Well then you should have thought of THAT before you started making Facebook games.

It's funny, I recently met a guy who used to work at Gearbox back during the first BL but moved onto Ensemble to work on Halo Wars. After Ensemble got shut down by Microsoft, he went to Bonfire, which was one of the branch-off studios comprised of mostly former employees. Next thing you know, you're bought out by Zynga and stuck making Facebook games. It's not what he ever wanted to do, or even started out doing, but you have to take what you can get in your region and the industry landscape definitely evolves and changes in ways that you may not like.

This is just what you get when you make a pact with the devil. It rarely ends well.

zynga devoted their entire business practices to theft and milking skinner boxes as far as it can go and when you work for a business who outright says its cheaper to steal you cant expect them to do anything but screw over everyone

Suki_:
Nobody even forgoes better pay in favour of stock options. They were given out as a hiring bonus to try and lure people to work their.

I didn't say they gave up getting paid I said they may have passed on getting paid as much as they should have because they were getting stock options. The practice isn't uncommon among start ups when giving stock options is easier than raising the money to pay the salaries in the early days, or when they just want to free up some cash flow. I absolutely did not imply it was one or the other for them as you seem to have assumed.

Vivi22:
I absolutely did not imply it was one or the other for them as you seem to have assumed.

Funny my post says absolutely nothing like that. Next time try reading my post before making assumptions.

Suki_:

Vivi22:
I absolutely did not imply it was one or the other for them as you seem to have assumed.

Funny my post says absolutely nothing like that. Next time try reading my post before making assumptions.

Forgive me, I made a simple reading error. It happens when I skim posts quickly sometimes so my mistake. My point still stands though as there have been numerous cases of people forgoing better pay in exchange for stock options in the past. Stock options are not something which is only given out as a bonus. They can also be a part of the persons regular pay in lieu of cash.

I despise Zynga, and initially I agreed with the insider trading claims, but something occurred to me... how much of this sudden stock price tumbling is the RESULT of their cash-out? Millions of dollars of shares selling all at once can't be good for the stock price.
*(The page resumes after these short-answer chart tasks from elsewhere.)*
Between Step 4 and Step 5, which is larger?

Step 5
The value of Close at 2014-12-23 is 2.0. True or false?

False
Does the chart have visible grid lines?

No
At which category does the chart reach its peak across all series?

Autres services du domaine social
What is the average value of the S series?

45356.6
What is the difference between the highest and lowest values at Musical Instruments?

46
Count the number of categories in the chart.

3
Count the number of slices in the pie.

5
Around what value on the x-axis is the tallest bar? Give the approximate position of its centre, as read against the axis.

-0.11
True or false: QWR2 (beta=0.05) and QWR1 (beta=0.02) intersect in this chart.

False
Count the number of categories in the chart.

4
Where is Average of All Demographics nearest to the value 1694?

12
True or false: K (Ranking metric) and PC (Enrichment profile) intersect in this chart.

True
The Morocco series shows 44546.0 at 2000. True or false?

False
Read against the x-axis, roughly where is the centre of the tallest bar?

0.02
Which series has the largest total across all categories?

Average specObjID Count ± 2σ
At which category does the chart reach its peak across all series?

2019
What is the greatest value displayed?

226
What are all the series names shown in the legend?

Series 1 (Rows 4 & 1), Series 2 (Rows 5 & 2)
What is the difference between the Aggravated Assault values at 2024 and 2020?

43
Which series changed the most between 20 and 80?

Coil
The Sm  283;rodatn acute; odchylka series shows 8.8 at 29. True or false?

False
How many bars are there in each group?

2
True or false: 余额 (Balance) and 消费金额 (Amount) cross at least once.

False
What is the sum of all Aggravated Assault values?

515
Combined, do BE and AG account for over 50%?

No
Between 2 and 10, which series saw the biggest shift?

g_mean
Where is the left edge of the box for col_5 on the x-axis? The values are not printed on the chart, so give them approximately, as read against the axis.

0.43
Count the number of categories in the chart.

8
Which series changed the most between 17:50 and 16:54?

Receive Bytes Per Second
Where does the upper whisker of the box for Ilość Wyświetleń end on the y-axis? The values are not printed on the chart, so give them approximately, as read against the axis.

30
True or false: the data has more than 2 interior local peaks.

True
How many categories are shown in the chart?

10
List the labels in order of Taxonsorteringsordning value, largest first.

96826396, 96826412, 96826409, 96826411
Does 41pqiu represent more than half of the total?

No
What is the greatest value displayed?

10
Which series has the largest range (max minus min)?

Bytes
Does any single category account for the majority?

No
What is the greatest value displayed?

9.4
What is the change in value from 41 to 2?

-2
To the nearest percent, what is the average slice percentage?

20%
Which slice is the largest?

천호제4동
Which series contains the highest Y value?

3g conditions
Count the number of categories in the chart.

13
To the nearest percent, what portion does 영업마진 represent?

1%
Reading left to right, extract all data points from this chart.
Of course, the real question now is, will they recover? If there's any chance of it, now would be a VERY good time to buy.

P.S. Thanks

My Facebook page would be happy if this company ceases to exist, but I hope not, for the sake of their employees

All this talk of stock options remind me of Birdemic,

GoddyofAus:
Zynga: The Enron of the Videogame world?

I was just thinking this as well. I think it's disgraceful that the execs can do this. I hope the insider trading stuff goes through and they get bitchslapped by the government. Also, if there's no more Zynga that means no more Draw Something. I don't care about the other stuff, I know it's shit but it doesn't affect me, but Draw Something is awesome!

nikki191:
zynga devoted their entire business practices to theft and milking skinner boxes as far as it can go and when you work for a business who outright says its cheaper to steal you cant expect them to do anything but screw over everyone

Precisely. I don't know how anyone can be surprised by this. Zynga is awful. They aren't making games. They are stealing other peoples ideas and turning them into money milking godawful excuses for video games. There is nothing fun about their products. And it takes most people just a few months to figure that out. Zynga never stood a chance with that kind of business model.